(What to work on) Show every line of the data that includes the word "Котел".

[Records excerpted from a collection]
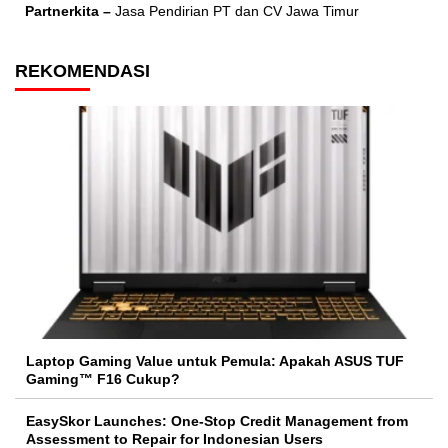
Partnerkita –
Jasa Pendirian PT dan CV Jawa Timur
REKOMENDASI
Laptop Gaming Value untuk Pemula: Apakah ASUS TUF
Gaming™ F16 Cukup?
EasySkor Launches: One-Stop Credit Management from
Assessment to Repair for Indonesian Users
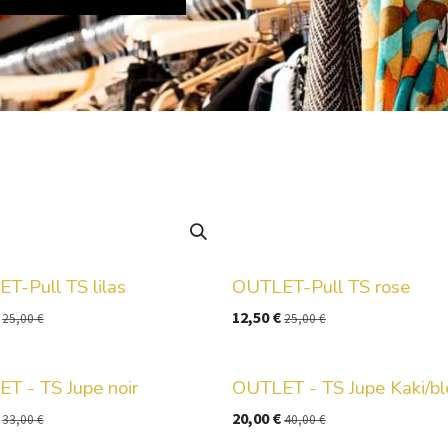
T-Pull TS lilas
OUTLET-Pull TS rose
12,50
€
25,00
€
25,00
€
T - TS Jupe noir
OUTLET - TS Jupe Kaki/bl
20,00
€
33,00
€
40,00
€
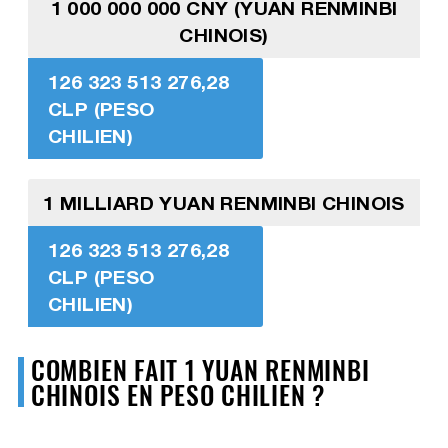
1 000 000 000 CNY (YUAN RENMINBI
CHINOIS)
126 323 513 276,28
CLP (PESO
CHILIEN)
1 MILLIARD YUAN RENMINBI CHINOIS
126 323 513 276,28
CLP (PESO
CHILIEN)
COMBIEN FAIT 1 YUAN RENMINBI
CHINOIS EN PESO CHILIEN ?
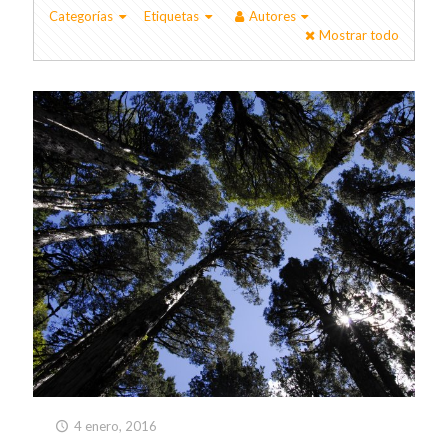
Categorías
Etiquetas
Autores
Mostrar todo
4 enero, 2016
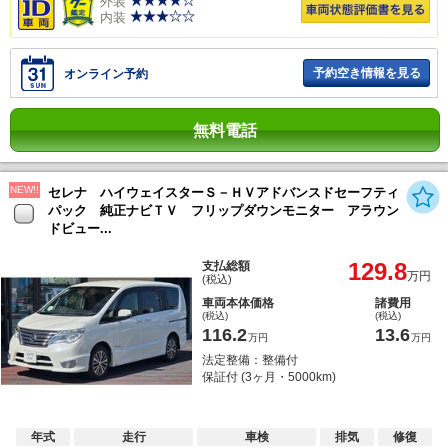
外装
内装
予約空き情報を見る
オンライン予約
無料電話
NEW!!
セレナ ハイウェイスターＳ－ＨＶアドバンスドセーフティ
パック 純正ナビＴＶ フリップダウンモニター アラウン
ドビュー...
129.8
支払総額
万円
(税込)
車両本体価格
諸費用
(税込)
(税込)
116.2
13.6
万円
万円
法定整備：整備付
保証付 (3ヶ月・5000km)
年式
走行
車検
排気
修復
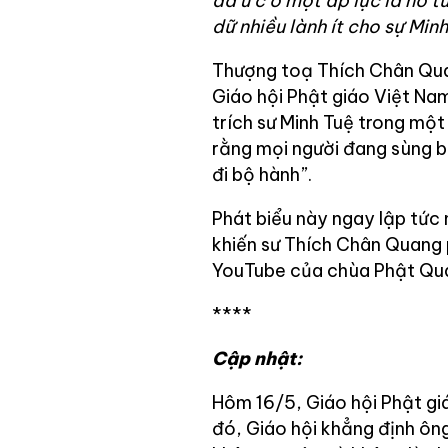
đầ
u c
ó một áp lực là nó t
dữ nhiều lành ít cho sự Minh
Thượng toạ Thích Chân Quan
Giáo hội Phật giáo Việt Nam
trích sư Minh Tuệ trong một
rằng mọi người đang sùng b
đi bộ hành”.
Phát biểu này ngay lập tức 
khiến sư Thích Chân Quang 
YouTube của chùa Phật Qu
****
Cập nhật:
Hôm 16/5, Giáo hội Phật gi
đó, Giáo hội khẳng định ông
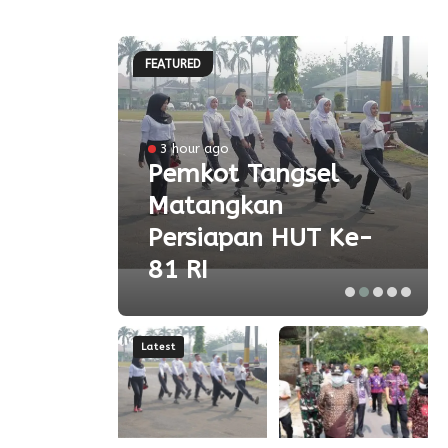
FEATURED
l
3 hour ago
a
Pemkot Tangsel
Matangkan
olah
Persiapan HUT Ke-
81 RI
Latest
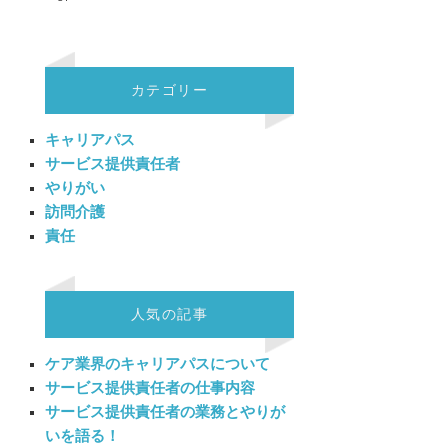
カテゴリー
キャリアパス
サービス提供責任者
やりがい
訪問介護
責任
人気の記事
ケア業界のキャリアパスについて
サービス提供責任者の仕事内容
サービス提供責任者の業務とやりが
いを語る！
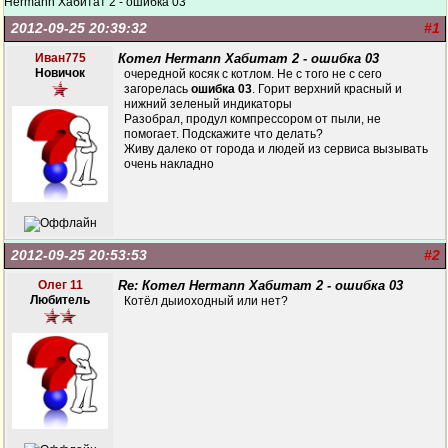
Hermann Хабитат 2 - ошибка 03
2012-09-25 20:39:32
#1
Иван775
Котел Hermann Хабитат 2 - ошибка 03
Новичок
очередной косяк с котлом. Не с того не с сего
загорелась
ошибка 03
. Горит верхний красный и
нижний зеленый индикаторы
Разобрал, продул компрессором от пыли, не
помогает. Подскажите что делать?
Живу далеко от города и людей из сервиса вызывать
очень накладно
2012-09-25 20:53:53
#2
Олег 11
Re: Котел Hermann Хабитат 2 - ошибка 03
Любитель
Котёл дыиоходный или нет?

(Result of this task)
Котел Hermann Хабитат 2 - ошибка 03
Re: Котел Hermann Хабитат 2 - ошибка 03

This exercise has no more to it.